STAGE TO SCREENS: Tony Winner John Gallagher, Jr. on "The Newsroom" and Playing the Good Guy Roles

By Christopher Wallenberg
27 Aug 2013

Gallagher in Spring Awakening.

The film manages to create this really believable real-world milieu that feels very lived in. Was that something that drew you to the film?
JG: Yeah, that was there from the script — just the detail and the kind of compassion and the simplicity. And exactly, like you just said, the way that it really created this believable world, which is something that I didn't know a ton about to begin with. I didn't know a lot about the foster care system. So it was very enlightening to learn a lot about that.

And I'm drawn to films that really can transport you to someplace and take you there and make you believe it and make you want to spend time within those walls to get to know all those characters. It's not the easiest feat to accomplish. And this film just really transports you. The way that the film begins is really just — it hits the ground running. And in indie cinema, a lot of the times the dialogue has a sort of less-is-more approach. In a lot of smaller films, you watch people not quite know what to say to each other. But then you have a film like "Short Term 12," which begins with a monologue, essentially. It begins with a guy telling a story. And I just love good stories and storytelling. And there was something really special about reading a script that started with a page-and-a-half of somebody telling a story. That really excited me.

And Destin loosely based the script on his own real-life experiences working at a foster care facility?
JG: Destin worked at a foster care facility for two years. And he said, in so many words, that it was one of the hardest and most intense things that he's ever done in his life, and it was also one of the most life-changing and rewarding and inspiring things.
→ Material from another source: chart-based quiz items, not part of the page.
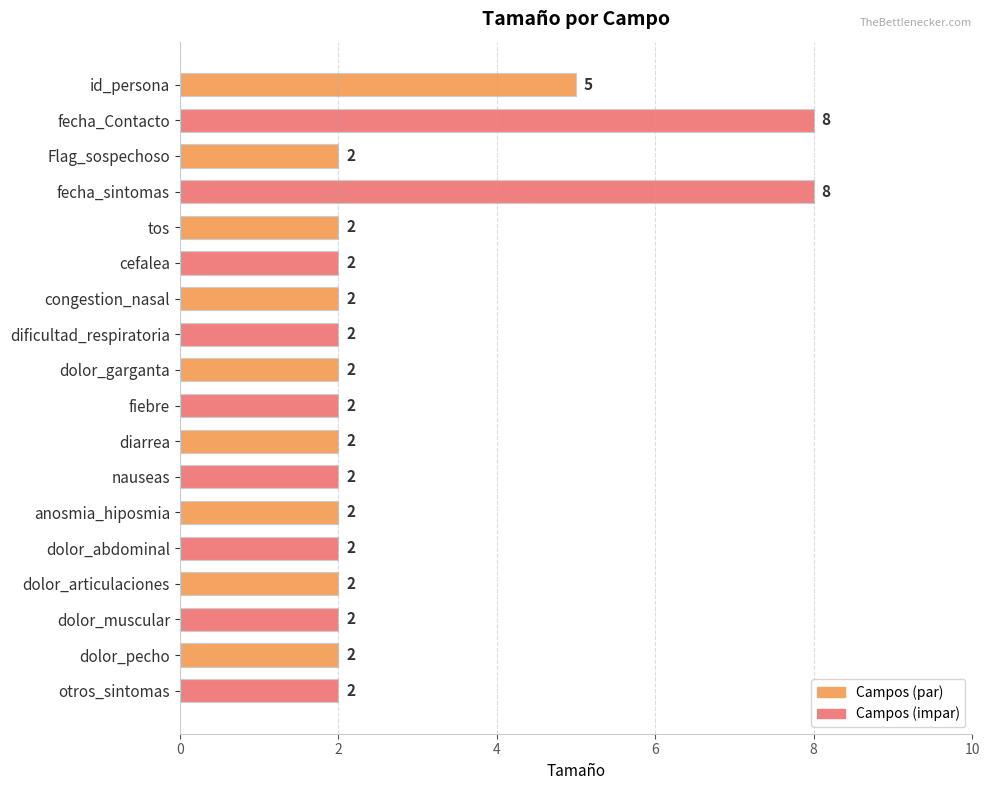

Is it true that the value at id_persona is 1?

False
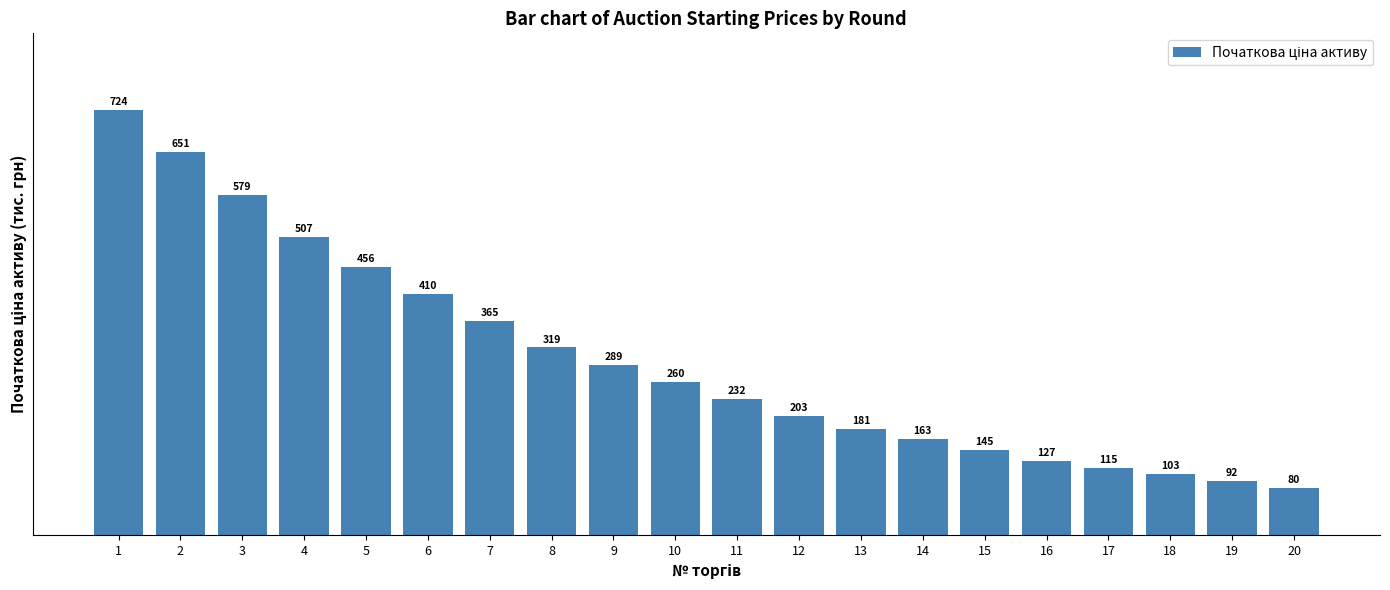

Is it true that the value at 18 is 103.1?

True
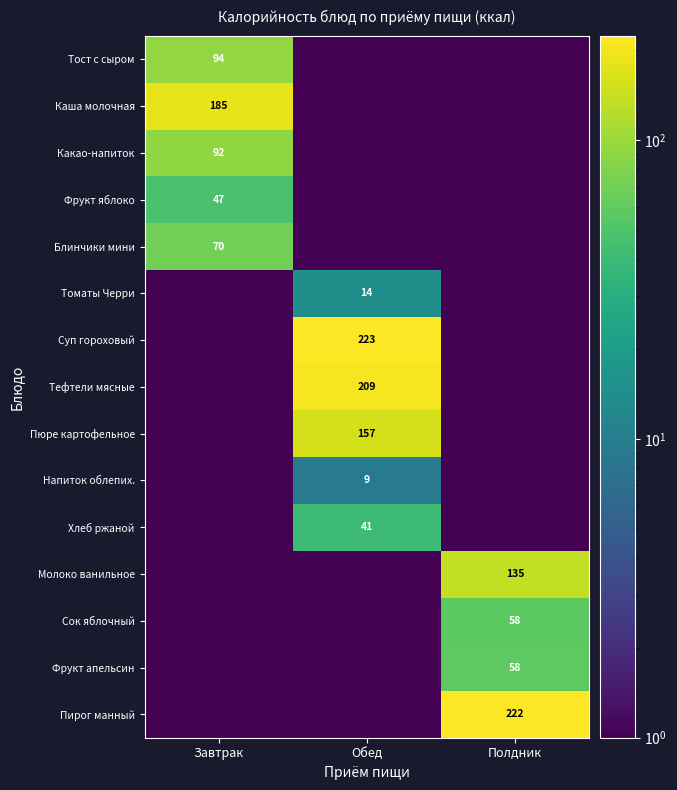

True or false: Фрукт яблоко has a value of 32.7 at Завтрак.

False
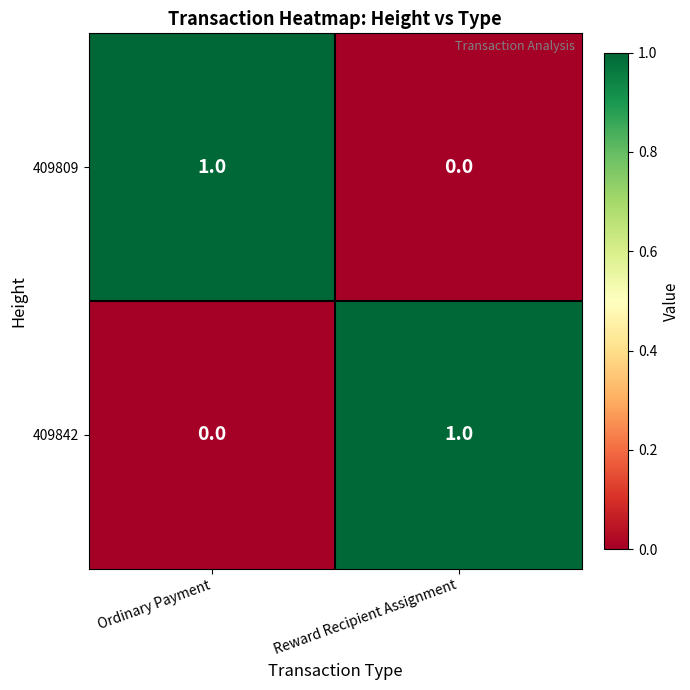

Is it true that 409842 equals 1 at Reward Recipient Assignment?

True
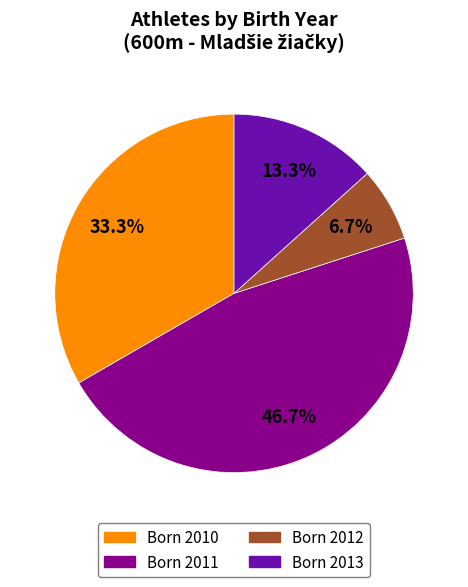

Is there any slice that represents more than half of the pie?

No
Were there any illuminating anecdotes that he shared with you that helped you in working on the film or in understanding your character?
JG: Well, he brought in a friend of his from the facility where he worked, who still works there to this day. Who has made basically a life, a career out of working in the foster care system. And he was able to come in and talk to the cast and kind of show us the ropes and give us a rundown about how the day-to-day experience really goes down in a place like that. So that was really valuable. I also got to go to a foster care facility in California and shadow a "line staff" member, someone that does what my character Mason does in real life, and he gave me some pointers. And being able to walk around and to meet kids who are actually living in a place like this was really inspiring and I think ultimately very informative to what I ended up doing with this character.

How specifically was it informative in terms of figuring out how to play Mason and bring that character to life?
JG: One thing that I found amazing about the situation was that this guy that I was following around and shadowing, he had such a great command of the kids. He really has their respect. But he was also really funny and kind of a joker and made them laugh and disarmed them and distracted them from being trapped in their heads and being trapped with their painful emotions. He told me that you can't even imagine what some of these kids have been through. So anything you can do to keep it fun, keep it light, that's really important. Being there, it really clicked for me — why humor and entertainment and being able to make fun of yourself was an important tactic, a coping mechanism, to not only gain the respect of these kids but to also brighten their day a little bit.